USCAP, whose members include AES, Dow, Duke Energy, Exelon and FPL Group, did not respond when asked by NGI Tuesday about ConocoPhillips’ public opposition to the climate change legislation. Last week USCAP issued a statement about the costs associated with the bill before Congress.
“The United States faces a real and increasingly urgent need to transform its energy economy,” said USCAP. “Delay is no longer a viable option and enacting responsible climate and energy legislation will create economic opportunities for all Americans. Studies recently released by the Environmental Protection Agency, the Energy Information Administration and the Congressional Budget Office (CBO) show that the estimated costs associated with addressing climate change range across these three studies from $7 to $15 per month, per household. Moreover, the CBO analysis shows that lower-income households will actually see an economic benefit.
“These costs are a necessary investment in the future if the U.S. is to become the world leader in clean energy technology. American businesses stand ready to invest in a safe, secure energy future for America once there is the certainty of a national policy that puts a price on carbon and expands markets for clean energy products.”
Although the Houston theater was filled with its employees, the energy industry was not represented on stage. Drayton McLane, owner of the Houston Astros who made his fortune in the trucking business, was keynote speaker. National Black Chamber of Commerce (NBCC) CEO Harry Alford also spoke to the overflowing crowd. The NBCC, said Alford, has been on record as opposed to cap-and-trade since 1996 when it opposed the Kyoto Treaty that led to the European emissions trading system now in place.
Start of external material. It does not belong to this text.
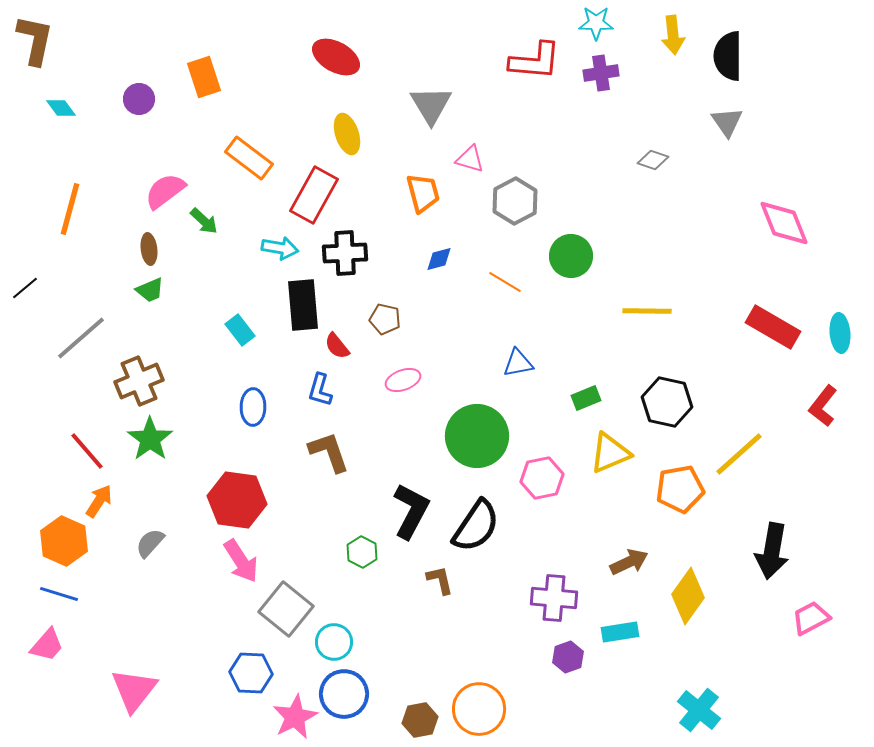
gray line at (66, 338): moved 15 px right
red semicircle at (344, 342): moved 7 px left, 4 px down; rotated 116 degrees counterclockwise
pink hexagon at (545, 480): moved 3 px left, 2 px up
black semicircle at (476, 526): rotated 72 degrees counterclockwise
Perhaps looking at the health care debate that has led to testy confrontations in town halls across the country this summer, the energy industry could be attempting to tap into the populist movement to defeat the climate change legislation. But some Houston energy industry observers think the opposition is off the mark.
A spokesperson for an energy group based in Houston said it might be “difficult” to gain support from well dressed executives who may not know what it’s like to not be able to pay the bills.
“When I read that ‘energy employees’ were going to gather downtown, I had to laugh,” the spokesperson said. “Who feels sorry for them? I just don’t think they’re going about this the right way.”